■ **EXERCISE**
What is needed here is an exact copy of all the entries below.

■ **INPUT DATA**
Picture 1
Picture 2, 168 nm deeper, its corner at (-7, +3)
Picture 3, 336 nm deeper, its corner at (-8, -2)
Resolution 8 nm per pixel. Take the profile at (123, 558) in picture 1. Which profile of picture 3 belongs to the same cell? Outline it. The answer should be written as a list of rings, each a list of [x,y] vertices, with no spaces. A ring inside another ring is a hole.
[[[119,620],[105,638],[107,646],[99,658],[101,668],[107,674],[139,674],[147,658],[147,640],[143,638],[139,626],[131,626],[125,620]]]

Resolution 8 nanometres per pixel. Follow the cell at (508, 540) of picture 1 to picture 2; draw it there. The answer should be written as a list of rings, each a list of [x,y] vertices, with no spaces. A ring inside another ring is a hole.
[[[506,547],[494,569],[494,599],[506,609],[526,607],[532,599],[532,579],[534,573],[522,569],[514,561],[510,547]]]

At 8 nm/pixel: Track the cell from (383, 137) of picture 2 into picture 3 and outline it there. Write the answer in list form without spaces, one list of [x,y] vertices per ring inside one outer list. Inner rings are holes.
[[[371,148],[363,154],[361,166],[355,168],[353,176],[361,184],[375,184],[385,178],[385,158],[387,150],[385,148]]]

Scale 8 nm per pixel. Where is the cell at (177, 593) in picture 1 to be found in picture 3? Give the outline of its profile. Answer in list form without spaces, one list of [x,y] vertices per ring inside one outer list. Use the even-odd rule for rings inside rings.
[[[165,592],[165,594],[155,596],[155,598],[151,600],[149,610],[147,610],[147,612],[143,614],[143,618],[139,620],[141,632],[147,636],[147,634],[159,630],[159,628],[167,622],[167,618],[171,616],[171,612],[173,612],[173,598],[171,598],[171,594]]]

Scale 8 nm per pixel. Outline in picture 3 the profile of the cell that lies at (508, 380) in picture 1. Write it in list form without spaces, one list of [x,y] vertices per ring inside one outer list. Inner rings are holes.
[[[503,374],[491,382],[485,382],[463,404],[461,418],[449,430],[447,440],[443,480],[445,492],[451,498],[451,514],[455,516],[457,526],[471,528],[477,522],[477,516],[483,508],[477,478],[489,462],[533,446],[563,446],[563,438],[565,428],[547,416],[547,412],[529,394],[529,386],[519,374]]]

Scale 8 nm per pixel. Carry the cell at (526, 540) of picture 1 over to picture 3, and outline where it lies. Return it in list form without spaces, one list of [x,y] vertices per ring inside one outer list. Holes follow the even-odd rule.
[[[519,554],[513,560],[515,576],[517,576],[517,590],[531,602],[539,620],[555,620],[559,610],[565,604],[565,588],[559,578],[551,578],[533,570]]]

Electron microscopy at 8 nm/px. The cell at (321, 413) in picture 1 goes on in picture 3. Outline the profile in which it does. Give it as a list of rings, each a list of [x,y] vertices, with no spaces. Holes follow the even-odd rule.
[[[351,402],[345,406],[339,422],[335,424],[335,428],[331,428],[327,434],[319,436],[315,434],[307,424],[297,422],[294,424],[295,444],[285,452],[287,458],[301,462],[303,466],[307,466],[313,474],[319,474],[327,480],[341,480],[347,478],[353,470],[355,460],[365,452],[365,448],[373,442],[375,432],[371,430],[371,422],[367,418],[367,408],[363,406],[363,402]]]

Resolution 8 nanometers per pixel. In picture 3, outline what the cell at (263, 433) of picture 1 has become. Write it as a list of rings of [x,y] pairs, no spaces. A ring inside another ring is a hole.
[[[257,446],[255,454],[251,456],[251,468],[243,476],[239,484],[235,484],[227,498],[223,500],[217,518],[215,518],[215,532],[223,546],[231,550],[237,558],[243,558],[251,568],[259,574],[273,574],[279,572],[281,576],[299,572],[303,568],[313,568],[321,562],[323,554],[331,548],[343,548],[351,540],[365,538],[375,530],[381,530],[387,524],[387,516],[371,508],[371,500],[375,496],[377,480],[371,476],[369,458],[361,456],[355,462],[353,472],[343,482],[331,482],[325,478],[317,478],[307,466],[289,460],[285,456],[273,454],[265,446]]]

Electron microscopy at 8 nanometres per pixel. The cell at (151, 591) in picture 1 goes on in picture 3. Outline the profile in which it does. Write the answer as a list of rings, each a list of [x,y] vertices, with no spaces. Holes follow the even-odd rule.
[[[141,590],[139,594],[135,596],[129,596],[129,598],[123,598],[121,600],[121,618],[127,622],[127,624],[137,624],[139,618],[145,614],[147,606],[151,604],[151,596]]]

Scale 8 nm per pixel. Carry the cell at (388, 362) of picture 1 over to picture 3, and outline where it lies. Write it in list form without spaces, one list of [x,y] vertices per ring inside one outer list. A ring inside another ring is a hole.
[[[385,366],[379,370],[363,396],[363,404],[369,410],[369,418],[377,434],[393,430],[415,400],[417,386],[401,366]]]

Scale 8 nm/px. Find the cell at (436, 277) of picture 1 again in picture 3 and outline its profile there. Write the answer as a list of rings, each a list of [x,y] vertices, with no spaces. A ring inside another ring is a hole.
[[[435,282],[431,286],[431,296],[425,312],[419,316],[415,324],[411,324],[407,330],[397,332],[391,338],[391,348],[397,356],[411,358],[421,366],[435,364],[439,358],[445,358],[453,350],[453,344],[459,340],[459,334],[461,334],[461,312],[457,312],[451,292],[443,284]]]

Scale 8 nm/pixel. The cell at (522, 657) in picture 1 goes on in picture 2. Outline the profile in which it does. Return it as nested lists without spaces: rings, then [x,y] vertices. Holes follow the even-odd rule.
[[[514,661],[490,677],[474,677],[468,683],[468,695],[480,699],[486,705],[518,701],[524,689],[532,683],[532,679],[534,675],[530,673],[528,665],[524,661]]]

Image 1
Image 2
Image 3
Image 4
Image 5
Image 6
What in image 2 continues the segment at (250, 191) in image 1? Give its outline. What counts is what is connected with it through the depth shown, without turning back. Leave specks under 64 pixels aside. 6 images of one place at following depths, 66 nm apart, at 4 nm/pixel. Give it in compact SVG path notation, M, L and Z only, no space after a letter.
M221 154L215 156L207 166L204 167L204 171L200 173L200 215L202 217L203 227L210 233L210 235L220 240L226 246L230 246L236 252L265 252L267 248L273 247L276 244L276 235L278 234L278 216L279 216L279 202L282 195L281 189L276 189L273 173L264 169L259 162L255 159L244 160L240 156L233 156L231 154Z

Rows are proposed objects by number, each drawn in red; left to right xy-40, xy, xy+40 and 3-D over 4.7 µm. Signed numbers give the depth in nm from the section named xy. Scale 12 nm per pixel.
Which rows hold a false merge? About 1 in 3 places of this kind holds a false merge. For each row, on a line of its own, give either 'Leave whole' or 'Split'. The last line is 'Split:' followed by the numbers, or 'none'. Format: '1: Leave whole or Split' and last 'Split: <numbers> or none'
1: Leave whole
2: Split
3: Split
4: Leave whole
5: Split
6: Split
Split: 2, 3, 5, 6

■ **ANSWER FOR THE TASK**
Picture 1
Picture 2, 168 nm deeper, its corner at (-7, +3)
Picture 3, 336 nm deeper, its corner at (-8, -2)
Resolution 8 nm per pixel. Take the profile at (123, 558) in picture 1. Which profile of picture 3 belongs to the same cell? Outline it. The answer should be written as a list of rings, each a list of [x,y] vertices, with no spaces. A ring inside another ring is a hole.
[[[119,620],[105,638],[107,646],[99,658],[101,668],[107,674],[139,674],[147,658],[147,640],[143,638],[139,626],[131,626],[125,620]]]

Resolution 8 nanometres per pixel. Follow the cell at (508, 540) of picture 1 to picture 2; draw it there. The answer should be written as a list of rings, each a list of [x,y] vertices, with no spaces. A ring inside another ring is a hole.
[[[506,547],[494,569],[494,599],[506,609],[526,607],[532,599],[532,579],[534,573],[522,569],[514,561],[510,547]]]

At 8 nm/pixel: Track the cell from (383, 137) of picture 2 into picture 3 and outline it there. Write the answer in list form without spaces, one list of [x,y] vertices per ring inside one outer list. Inner rings are holes.
[[[371,148],[363,154],[361,166],[355,168],[353,176],[361,184],[375,184],[385,178],[385,158],[387,150],[385,148]]]

Scale 8 nm per pixel. Where is the cell at (177, 593) in picture 1 to be found in picture 3? Give the outline of its profile. Answer in list form without spaces, one list of [x,y] vertices per ring inside one outer list. Use the even-odd rule for rings inside rings.
[[[165,592],[165,594],[155,596],[155,598],[151,600],[149,610],[147,610],[147,612],[143,614],[143,618],[139,620],[141,632],[147,636],[147,634],[159,630],[159,628],[167,622],[167,618],[171,616],[171,612],[173,612],[173,598],[171,598],[171,594]]]

Scale 8 nm per pixel. Outline in picture 3 the profile of the cell that lies at (508, 380) in picture 1. Write it in list form without spaces, one list of [x,y] vertices per ring inside one outer list. Inner rings are holes.
[[[503,374],[491,382],[485,382],[463,404],[461,418],[449,430],[447,440],[443,480],[445,492],[451,498],[451,514],[455,516],[457,526],[471,528],[477,522],[477,516],[483,508],[477,478],[489,462],[533,446],[563,446],[563,438],[565,428],[547,416],[547,412],[529,394],[529,386],[519,374]]]

Scale 8 nm per pixel. Carry the cell at (526, 540) of picture 1 over to picture 3, and outline where it lies. Return it in list form without spaces, one list of [x,y] vertices per ring inside one outer list. Holes follow the even-odd rule.
[[[519,554],[513,560],[515,576],[517,576],[517,590],[531,602],[539,620],[555,620],[559,610],[565,604],[565,588],[559,578],[551,578],[533,570]]]

Electron microscopy at 8 nm/px. The cell at (321, 413) in picture 1 goes on in picture 3. Outline the profile in which it does. Give it as a list of rings, each a list of [x,y] vertices, with no spaces. Holes follow the even-odd rule.
[[[351,402],[345,406],[339,422],[335,424],[335,428],[331,428],[327,434],[319,436],[315,434],[307,424],[297,422],[294,424],[295,444],[285,452],[287,458],[301,462],[303,466],[307,466],[313,474],[319,474],[327,480],[341,480],[347,478],[353,470],[355,460],[365,452],[365,448],[373,442],[375,432],[371,430],[371,422],[367,418],[367,408],[363,406],[363,402]]]

Resolution 8 nanometers per pixel. In picture 3, outline what the cell at (263, 433) of picture 1 has become. Write it as a list of rings of [x,y] pairs, no spaces. A ring inside another ring is a hole.
[[[257,446],[255,454],[251,456],[251,468],[243,476],[239,484],[235,484],[227,498],[223,500],[217,518],[215,518],[215,532],[223,546],[231,550],[237,558],[243,558],[251,568],[259,574],[273,574],[279,572],[281,576],[299,572],[303,568],[313,568],[321,562],[323,554],[331,548],[343,548],[351,540],[365,538],[375,530],[381,530],[387,524],[387,516],[371,508],[371,500],[375,496],[377,480],[371,476],[369,458],[361,456],[355,462],[353,472],[343,482],[331,482],[325,478],[317,478],[307,466],[289,460],[285,456],[273,454],[265,446]]]

Electron microscopy at 8 nanometres per pixel. The cell at (151, 591) in picture 1 goes on in picture 3. Outline the profile in which it does. Write the answer as a list of rings, each a list of [x,y] vertices, with no spaces. Holes follow the even-odd rule.
[[[141,590],[139,594],[135,596],[129,596],[129,598],[123,598],[121,600],[121,618],[127,622],[127,624],[137,624],[139,618],[145,614],[147,606],[151,604],[151,596]]]

Scale 8 nm per pixel. Carry the cell at (388, 362) of picture 1 over to picture 3, and outline where it lies. Write it in list form without spaces, one list of [x,y] vertices per ring inside one outer list. A ring inside another ring is a hole.
[[[385,366],[379,370],[363,396],[363,404],[369,410],[369,418],[377,434],[393,430],[415,400],[417,386],[401,366]]]

Scale 8 nm/px. Find the cell at (436, 277) of picture 1 again in picture 3 and outline its profile there. Write the answer as a list of rings, each a list of [x,y] vertices, with no spaces. A ring inside another ring is a hole.
[[[435,282],[431,286],[431,296],[425,312],[419,316],[415,324],[411,324],[407,330],[397,332],[391,338],[391,348],[397,356],[411,358],[421,366],[435,364],[439,358],[445,358],[453,350],[453,344],[459,340],[459,334],[461,334],[461,312],[457,312],[451,292],[443,284]]]

Scale 8 nm/pixel. The cell at (522, 657) in picture 1 goes on in picture 2. Outline the profile in which it does. Return it as nested lists without spaces: rings, then [x,y] vertices. Holes follow the even-odd rule.
[[[514,661],[490,677],[474,677],[468,683],[468,695],[480,699],[486,705],[518,701],[524,689],[532,683],[532,679],[534,675],[530,673],[528,665],[524,661]]]

Image 1
Image 2
Image 3
Image 4
Image 5
Image 6
What in image 2 continues the segment at (250, 191) in image 1? Give its outline. What counts is what is connected with it through the depth shown, without turning back. Leave specks under 64 pixels aside. 6 images of one place at following depths, 66 nm apart, at 4 nm/pixel. Give it in compact SVG path notation, M, L and Z only, no space after a letter.
M221 154L215 156L207 166L204 167L204 171L200 173L200 215L202 217L203 227L210 233L210 235L220 240L226 246L230 246L236 252L265 252L267 248L273 247L276 244L276 235L278 234L278 216L279 216L279 202L282 195L281 189L276 189L273 173L264 169L259 162L255 159L244 160L240 156L233 156L231 154Z

Rows are proposed objects by number, each drawn in red; left to right xy-40, xy, xy+40 and 3-D over 4.7 µm. Signed numbers give the depth in nm from the section named xy. Scale 12 nm per pixel.
Which rows hold a false merge? About 1 in 3 places of this kind holds a false merge. For each row, on a line of its own, give either 'Leave whole' or 'Split'. The last line is 'Split:' followed by the numbers, or 'none'. Format: '1: Leave whole or Split' and last 'Split: <numbers> or none'
1: Leave whole
2: Split
3: Split
4: Leave whole
5: Split
6: Split
Split: 2, 3, 5, 6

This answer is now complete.